Directive – Please take the records that follow and repeat exactly the lines starting with the line with "account | icpdeploy |" and going on through the line with "ICP image to".

Provided records –
------------------------------
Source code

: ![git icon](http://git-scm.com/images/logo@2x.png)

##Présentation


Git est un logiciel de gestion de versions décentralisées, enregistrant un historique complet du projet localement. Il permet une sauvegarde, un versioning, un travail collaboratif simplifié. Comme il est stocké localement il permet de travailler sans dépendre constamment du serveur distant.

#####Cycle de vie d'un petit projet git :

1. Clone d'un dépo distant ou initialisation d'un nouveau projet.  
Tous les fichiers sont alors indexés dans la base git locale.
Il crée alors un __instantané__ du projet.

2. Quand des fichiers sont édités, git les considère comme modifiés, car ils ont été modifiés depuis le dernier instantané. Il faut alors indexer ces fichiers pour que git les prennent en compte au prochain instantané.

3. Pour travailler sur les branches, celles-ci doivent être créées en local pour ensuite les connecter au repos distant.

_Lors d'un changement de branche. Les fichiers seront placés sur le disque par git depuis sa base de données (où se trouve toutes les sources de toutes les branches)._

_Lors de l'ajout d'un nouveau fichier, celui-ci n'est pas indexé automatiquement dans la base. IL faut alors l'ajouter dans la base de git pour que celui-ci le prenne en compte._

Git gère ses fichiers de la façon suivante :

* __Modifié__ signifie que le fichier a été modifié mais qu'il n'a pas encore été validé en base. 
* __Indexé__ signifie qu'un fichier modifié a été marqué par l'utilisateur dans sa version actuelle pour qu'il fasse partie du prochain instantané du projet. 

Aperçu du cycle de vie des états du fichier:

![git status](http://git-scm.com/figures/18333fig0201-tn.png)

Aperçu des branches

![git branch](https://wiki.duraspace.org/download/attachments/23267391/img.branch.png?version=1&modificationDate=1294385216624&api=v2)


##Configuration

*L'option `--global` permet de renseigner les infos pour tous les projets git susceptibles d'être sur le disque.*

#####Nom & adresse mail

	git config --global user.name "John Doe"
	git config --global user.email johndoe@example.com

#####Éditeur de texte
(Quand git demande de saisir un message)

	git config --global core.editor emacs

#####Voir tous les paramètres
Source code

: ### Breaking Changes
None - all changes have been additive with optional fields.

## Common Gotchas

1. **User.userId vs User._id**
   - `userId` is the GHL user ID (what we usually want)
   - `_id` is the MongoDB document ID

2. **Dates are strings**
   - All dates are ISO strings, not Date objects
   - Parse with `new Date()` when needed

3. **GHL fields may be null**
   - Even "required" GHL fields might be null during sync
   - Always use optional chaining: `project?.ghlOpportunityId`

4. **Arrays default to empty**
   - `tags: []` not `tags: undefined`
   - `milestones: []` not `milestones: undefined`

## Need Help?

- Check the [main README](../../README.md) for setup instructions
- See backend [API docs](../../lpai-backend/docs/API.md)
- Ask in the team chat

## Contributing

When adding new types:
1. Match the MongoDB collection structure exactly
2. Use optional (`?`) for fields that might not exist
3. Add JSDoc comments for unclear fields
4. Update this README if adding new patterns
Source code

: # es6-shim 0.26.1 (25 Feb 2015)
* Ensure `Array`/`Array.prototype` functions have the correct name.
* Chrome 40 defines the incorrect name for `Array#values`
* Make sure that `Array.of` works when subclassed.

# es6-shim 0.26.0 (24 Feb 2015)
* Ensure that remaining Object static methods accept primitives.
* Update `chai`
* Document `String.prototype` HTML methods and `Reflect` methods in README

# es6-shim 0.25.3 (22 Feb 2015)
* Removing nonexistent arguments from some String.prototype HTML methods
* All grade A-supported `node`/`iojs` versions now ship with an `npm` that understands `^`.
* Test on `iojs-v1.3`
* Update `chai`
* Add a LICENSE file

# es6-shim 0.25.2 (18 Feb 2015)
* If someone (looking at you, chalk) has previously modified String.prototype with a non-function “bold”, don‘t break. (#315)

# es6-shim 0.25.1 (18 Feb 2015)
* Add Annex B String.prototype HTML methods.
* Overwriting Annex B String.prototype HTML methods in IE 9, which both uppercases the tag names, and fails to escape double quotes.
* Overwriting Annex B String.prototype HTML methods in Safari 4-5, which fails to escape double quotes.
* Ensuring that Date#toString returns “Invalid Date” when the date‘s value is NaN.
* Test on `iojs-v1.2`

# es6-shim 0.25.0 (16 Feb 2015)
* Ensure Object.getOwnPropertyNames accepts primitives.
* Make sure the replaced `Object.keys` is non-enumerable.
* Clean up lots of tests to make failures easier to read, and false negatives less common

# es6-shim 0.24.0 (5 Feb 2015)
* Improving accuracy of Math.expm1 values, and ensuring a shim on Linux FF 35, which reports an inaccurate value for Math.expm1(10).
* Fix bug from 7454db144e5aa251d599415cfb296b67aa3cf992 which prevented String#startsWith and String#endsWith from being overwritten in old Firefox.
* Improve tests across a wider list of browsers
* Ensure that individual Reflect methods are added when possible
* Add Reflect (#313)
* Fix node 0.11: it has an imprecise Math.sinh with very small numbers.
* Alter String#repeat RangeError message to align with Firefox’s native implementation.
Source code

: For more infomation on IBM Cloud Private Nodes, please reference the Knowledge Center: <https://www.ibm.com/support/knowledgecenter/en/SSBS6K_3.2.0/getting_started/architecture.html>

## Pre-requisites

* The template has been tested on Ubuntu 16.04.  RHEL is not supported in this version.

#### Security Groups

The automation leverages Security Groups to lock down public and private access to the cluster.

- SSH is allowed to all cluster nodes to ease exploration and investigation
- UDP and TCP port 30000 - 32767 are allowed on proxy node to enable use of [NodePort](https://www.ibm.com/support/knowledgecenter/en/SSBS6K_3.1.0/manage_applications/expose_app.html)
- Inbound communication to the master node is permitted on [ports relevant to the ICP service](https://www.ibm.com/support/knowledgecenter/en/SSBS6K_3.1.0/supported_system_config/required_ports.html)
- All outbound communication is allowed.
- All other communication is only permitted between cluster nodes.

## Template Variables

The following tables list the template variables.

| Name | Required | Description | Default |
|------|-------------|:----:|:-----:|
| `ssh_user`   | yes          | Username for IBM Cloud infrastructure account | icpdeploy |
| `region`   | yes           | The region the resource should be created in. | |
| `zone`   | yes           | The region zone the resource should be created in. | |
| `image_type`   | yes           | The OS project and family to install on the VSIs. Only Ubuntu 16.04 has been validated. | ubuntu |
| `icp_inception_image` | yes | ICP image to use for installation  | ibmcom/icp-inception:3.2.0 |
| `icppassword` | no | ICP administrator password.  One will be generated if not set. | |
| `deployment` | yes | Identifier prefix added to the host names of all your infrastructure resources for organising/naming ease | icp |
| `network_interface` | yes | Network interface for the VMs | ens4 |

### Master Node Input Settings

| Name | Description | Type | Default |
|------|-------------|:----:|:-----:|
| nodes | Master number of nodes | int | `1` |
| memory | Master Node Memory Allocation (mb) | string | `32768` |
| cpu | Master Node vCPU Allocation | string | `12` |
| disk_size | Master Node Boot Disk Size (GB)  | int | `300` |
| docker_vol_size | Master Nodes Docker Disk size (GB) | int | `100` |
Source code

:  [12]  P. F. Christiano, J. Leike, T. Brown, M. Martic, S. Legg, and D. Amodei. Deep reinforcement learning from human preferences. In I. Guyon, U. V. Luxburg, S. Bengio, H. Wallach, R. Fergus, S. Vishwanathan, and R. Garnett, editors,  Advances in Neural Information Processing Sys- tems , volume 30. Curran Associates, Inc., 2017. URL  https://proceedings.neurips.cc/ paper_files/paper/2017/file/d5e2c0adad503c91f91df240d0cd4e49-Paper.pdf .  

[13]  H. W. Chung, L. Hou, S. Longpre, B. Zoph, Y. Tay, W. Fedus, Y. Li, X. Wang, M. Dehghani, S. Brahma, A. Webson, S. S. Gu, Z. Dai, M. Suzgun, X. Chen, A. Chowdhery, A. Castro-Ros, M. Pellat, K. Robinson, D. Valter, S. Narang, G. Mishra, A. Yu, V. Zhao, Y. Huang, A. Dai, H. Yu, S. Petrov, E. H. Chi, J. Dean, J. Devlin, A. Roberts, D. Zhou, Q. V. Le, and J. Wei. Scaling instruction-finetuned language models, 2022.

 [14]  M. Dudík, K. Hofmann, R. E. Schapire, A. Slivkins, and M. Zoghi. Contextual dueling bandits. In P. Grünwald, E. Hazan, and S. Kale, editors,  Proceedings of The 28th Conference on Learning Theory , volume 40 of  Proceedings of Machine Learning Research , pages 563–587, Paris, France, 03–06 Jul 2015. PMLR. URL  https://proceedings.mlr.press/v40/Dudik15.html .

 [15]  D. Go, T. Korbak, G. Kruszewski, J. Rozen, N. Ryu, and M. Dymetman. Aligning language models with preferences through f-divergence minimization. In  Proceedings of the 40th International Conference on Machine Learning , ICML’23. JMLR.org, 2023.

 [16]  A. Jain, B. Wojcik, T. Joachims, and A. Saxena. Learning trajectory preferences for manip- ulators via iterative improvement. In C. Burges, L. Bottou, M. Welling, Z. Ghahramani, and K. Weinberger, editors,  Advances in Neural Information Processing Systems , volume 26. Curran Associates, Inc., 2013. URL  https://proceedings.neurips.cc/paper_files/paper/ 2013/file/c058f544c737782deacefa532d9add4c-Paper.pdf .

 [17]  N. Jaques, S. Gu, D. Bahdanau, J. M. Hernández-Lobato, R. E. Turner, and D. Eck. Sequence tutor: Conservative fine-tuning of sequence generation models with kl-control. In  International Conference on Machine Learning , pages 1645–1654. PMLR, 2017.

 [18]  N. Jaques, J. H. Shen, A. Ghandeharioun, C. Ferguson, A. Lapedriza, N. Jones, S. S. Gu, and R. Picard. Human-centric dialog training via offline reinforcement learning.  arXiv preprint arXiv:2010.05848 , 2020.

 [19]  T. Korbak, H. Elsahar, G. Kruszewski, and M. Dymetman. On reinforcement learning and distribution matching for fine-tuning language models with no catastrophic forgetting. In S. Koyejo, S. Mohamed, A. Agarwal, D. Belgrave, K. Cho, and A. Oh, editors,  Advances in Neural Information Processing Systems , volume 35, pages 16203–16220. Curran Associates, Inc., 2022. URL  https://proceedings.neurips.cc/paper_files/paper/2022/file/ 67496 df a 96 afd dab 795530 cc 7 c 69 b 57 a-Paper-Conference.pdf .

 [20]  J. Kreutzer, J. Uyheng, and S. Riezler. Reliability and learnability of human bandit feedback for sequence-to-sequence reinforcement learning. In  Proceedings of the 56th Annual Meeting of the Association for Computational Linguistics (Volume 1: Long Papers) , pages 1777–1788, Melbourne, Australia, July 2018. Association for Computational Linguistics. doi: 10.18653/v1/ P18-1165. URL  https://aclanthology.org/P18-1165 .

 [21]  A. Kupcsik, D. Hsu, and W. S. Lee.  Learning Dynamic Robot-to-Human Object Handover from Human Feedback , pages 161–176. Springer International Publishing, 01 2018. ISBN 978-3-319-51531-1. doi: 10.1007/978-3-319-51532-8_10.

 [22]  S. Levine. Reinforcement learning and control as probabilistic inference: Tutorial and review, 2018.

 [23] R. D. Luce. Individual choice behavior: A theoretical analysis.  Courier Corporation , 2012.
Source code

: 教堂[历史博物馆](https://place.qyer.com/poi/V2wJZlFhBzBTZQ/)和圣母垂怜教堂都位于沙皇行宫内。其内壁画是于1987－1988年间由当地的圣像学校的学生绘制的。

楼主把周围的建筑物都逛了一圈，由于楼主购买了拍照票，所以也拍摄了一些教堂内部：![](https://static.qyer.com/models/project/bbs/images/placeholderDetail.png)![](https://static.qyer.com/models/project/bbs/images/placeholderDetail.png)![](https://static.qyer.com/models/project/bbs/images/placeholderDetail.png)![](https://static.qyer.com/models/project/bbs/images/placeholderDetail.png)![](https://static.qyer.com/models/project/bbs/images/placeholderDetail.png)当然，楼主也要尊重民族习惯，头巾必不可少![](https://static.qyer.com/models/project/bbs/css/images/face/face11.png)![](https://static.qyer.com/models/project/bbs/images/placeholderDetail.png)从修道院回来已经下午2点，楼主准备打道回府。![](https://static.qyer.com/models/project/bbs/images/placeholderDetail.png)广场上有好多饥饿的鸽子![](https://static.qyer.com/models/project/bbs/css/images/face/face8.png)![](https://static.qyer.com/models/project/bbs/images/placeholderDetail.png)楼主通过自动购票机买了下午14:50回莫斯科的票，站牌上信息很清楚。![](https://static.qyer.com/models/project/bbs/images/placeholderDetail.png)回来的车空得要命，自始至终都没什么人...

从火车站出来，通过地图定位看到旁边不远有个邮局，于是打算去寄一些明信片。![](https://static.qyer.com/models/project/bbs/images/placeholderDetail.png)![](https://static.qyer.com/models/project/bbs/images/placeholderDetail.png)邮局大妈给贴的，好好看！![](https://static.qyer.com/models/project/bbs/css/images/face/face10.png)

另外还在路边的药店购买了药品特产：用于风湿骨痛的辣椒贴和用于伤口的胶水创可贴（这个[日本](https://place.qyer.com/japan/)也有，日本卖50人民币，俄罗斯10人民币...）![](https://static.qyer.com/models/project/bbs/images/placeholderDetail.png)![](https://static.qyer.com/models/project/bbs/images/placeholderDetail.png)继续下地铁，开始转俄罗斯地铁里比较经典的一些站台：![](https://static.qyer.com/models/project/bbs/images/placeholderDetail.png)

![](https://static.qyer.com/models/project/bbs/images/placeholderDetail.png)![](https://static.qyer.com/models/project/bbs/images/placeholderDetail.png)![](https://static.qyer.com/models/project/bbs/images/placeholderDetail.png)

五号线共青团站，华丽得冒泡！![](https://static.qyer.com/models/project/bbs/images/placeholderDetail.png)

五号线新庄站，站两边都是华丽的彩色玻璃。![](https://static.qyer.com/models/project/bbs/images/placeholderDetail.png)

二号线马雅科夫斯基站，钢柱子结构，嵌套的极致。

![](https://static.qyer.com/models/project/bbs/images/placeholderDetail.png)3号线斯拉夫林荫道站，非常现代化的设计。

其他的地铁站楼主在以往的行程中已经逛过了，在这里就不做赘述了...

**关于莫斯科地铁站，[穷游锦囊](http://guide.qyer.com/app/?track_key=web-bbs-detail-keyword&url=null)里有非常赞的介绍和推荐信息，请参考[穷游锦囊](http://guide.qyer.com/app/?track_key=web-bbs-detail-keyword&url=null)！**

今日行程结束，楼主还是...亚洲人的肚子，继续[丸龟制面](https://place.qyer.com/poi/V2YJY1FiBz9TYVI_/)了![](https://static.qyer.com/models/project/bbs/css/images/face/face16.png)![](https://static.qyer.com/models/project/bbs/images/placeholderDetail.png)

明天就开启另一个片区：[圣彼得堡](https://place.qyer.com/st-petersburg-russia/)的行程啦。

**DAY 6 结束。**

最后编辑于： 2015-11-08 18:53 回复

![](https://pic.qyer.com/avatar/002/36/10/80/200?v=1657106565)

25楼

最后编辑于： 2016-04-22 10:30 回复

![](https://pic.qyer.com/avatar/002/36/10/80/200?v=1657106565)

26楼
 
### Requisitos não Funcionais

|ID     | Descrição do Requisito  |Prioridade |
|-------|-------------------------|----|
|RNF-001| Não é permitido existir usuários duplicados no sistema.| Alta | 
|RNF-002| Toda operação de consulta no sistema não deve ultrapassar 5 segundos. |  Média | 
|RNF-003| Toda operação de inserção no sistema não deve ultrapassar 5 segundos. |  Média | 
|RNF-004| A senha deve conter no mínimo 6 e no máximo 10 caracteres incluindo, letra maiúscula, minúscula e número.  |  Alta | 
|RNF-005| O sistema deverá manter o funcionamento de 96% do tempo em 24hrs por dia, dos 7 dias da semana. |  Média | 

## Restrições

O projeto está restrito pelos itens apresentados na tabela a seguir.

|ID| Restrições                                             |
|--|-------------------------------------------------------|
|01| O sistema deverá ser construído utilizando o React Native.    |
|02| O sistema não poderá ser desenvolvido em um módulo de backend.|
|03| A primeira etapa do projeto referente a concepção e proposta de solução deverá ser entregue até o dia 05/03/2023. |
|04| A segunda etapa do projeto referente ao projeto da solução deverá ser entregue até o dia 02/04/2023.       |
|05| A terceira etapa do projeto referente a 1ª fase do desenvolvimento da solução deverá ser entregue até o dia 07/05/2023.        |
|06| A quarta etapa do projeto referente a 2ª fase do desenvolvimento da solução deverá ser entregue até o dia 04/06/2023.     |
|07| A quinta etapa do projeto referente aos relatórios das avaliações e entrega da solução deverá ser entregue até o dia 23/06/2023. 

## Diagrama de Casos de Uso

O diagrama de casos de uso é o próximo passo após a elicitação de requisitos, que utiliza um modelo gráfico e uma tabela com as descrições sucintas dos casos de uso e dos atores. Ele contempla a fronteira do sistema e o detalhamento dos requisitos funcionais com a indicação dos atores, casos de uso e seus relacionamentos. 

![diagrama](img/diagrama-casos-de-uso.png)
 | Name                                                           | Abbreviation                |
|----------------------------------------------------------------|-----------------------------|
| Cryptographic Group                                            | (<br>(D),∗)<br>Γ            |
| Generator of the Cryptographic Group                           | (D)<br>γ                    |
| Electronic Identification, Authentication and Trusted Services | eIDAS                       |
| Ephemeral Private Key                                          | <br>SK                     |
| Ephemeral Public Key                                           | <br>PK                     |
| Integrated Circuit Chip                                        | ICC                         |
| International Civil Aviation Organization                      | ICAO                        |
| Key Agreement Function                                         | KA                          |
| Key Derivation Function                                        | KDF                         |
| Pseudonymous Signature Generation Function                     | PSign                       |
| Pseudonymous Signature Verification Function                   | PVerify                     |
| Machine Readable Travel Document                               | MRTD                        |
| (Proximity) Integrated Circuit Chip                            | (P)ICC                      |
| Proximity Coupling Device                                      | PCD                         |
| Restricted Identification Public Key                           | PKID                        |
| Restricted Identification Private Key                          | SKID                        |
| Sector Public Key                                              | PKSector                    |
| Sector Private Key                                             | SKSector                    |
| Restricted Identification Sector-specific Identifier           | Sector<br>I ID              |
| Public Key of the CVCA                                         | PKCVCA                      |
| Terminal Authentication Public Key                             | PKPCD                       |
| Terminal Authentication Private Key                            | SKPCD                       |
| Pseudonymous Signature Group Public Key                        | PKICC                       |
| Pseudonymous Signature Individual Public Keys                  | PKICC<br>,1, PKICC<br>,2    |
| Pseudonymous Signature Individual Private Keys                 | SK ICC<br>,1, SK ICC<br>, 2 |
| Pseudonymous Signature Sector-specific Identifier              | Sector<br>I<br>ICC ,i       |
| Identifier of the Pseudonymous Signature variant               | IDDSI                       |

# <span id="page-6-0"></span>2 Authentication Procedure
------------------------------
Response –
| `ssh_user`   | yes          | Username for IBM Cloud infrastructure account | icpdeploy |
| `region`   | yes           | The region the resource should be created in. | |
| `zone`   | yes           | The region zone the resource should be created in. | |
| `image_type`   | yes           | The OS project and family to install on the VSIs. Only Ubuntu 16.04 has been validated. | ubuntu |
| `icp_inception_image` | yes | ICP image to use for installation  | ibmcom/icp-inception:3.2.0 |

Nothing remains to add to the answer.